Object storage provides useful primitives for large-scale data management. Scalability, durability, and metadata capabilities suit many AI data management needs. This is why object storage is widely used in AI infrastructure.
The issue isn’t that Regni’s claims are entirely wrong. It’s that they’re framed to position Scality’s product as the answer to AI infrastructure challenges, which overstates the role of object storage and understates the complexity of real AI infrastructure.
What’s Missing
The article contains no benchmark data, no customer case studies, no performance comparisons. How does Scality’s RING perform for AI data pipeline workloads? What throughput can it sustain? How does it compare to alternatives?
There’s no discussion of total cost. Object storage is typically cheaper per gigabyte than file storage or block storage, but cost comparisons require examining performance per dollar, not just capacity cost.
There’s no acknowledgment of workloads where object storage isn’t ideal. Real-time inference with tight latency requirements, training workloads that need POSIX semantics, checkpoint writes that need transactional guarantees - these use cases may need more than object storage.

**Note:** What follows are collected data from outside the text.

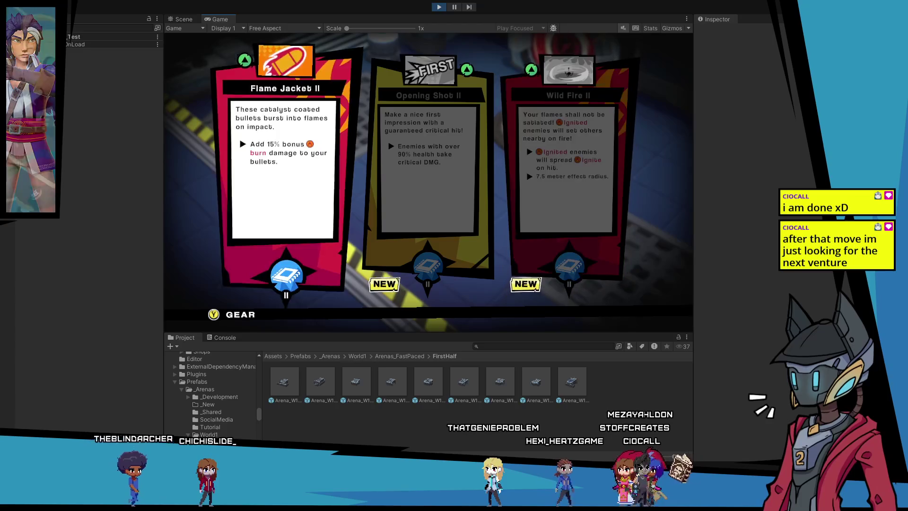
key("Left")
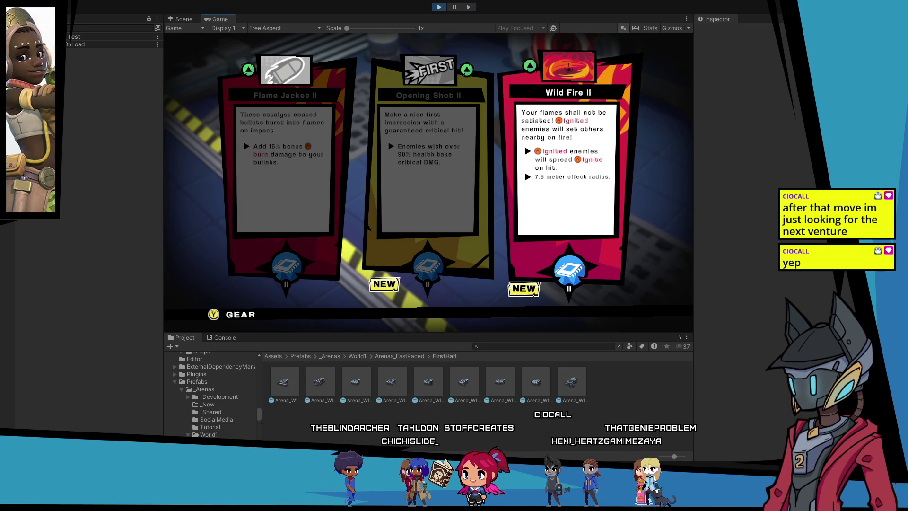
key("Left")
key("Right")
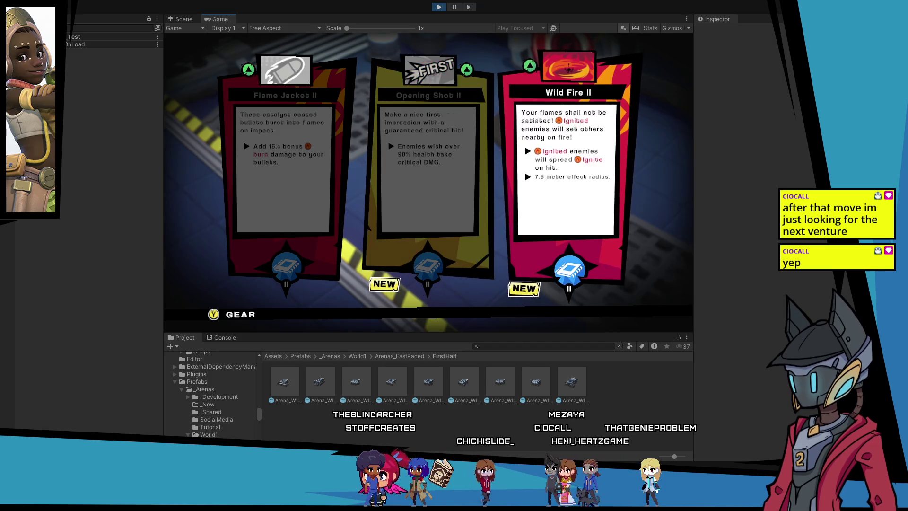
key("Return")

A complete analysis would address where object storage fits, where it doesn’t, and how it integrates with other storage tiers. The article presents object storage as the answer without examining the question.
The Core Issue
Storage vendors have discovered AI as a marketing opportunity. Every storage company now has an AI story: their product is essential for AI infrastructure, and their architecture is uniquely suited for AI workloads.
Scality’s argument follows this pattern. AI models are commoditized (so don’t invest there), data pipelines are the differentiator (which requires storage), and object storage is the foundation for data pipelines (which is what Scality sells). The syllogism is convenient.
Organizations building AI infrastructure should evaluate storage options based on workload requirements, performance benchmarks, and total cost - not vendor narratives about where competitive advantage lies. Scality may be the right choice for some AI data management needs. That determination requires analysis the article doesn’t provide.
“Pipelines matter more than models” is a useful corrective to model-obsessed AI discussions. It’s also a sales pitch from an infrastructure vendor. Both things are true simultaneously.
References
[1] Blocks and Files, “AI data pipelines matter more than models,” December 9, 2025. https://blocksandfiles.com/2025/12/09/ai-data-pipelines-matter-more-than-models/
[2] Scality, “RING Object Storage,” https://www.scality.com/products/ring/
[3] LangChain Documentation, “Document Loaders,” https://python.langchain.com/docs/modules/data_connection/document_loaders/
StorageMath applies equal scrutiny to all vendors. Scality builds capable object storage. The “pipelines over models” argument has merit as industry perspective. It also serves Scality’s business interests by redirecting infrastructure investment toward storage. Evaluate storage based on workload requirements and benchmarks, not vendor-supplied competitive framings.